There are probably more sourdough starters quietly bubbling away across America than ever before. But if you’re new to the home bread-baking game, let us help you catch up.
“Sourdough” bread is leavened with natural bacteria and yeast found in flour (and its surrounding environment), as opposed to loaves that rely on commercial yeast. Sourdough’s signature flavor comes from various species of lactic acid–producing bacteria, that same bacteria that gives sour cream, yogurt, and buttermilk their tang.
All sourdough breads (and myriad sourdough-based baked goods) begin with a live culture, called a “starter” (aka levain or “mother”) that is added to the dough to make it rise. Although you can make excellent bread (such as our No.8 No-Knead Bread) sans starter, sourdough bread has a few advantages: it has a more complex flavor, the nutrients and starches in sourdough are easier for your body to absorb, sourdough bread stays fresher, longer, and sourdough contains less gluten than commercial bread, making it more tolerable for gluten-insensitive digestive systems.
Making a starter couldn’t be more simple—mix flour and water, wait, repeat—but the Internet might have you think otherwise. If you’re sourdough curious, you’ve probably seen loads of tutorials that offer more complicated pathways to a starter, from adding pineapple juice, raisins, and potatoes, to following a strict feeding schedule that engenders postpartum stress.
The easiest way to make a starter is to not make one at all. Chances are you know a friend or local bakery who’ll gift you a spoonful of theirs, and all you have to do is feed it water and flour on a semi-regular basis. There’s also a cottage industry of mail-order starters, but you’d really just be wasting your money: Despite the lore, a starter that can be traced back to an 1800s homestead won’t make discernibly better bread than a starter made in a 2020 apartment.

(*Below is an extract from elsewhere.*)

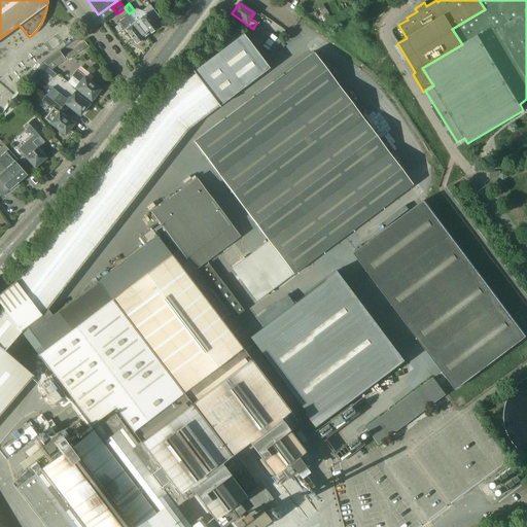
[(112,7),(100,16),(104,24),(117,13),(112,7)]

Our starter-making method is as basic as it gets, and lets nature and time do most of the work. Let’s get...started:
Preparing the starter
The most important step in making a starter is to accept the fact that it might fail. This happens all of the time, and can be caused by many factors, but you’re only investing a few minutes of effort and a few pennies’ worth of ingredients in your starter, so don’t make an emotional investment as well. If your starter doesn’t take (we’ll explain how to spot this below), just try again. We’ve made dozens of starters, and never had more than one successive failure.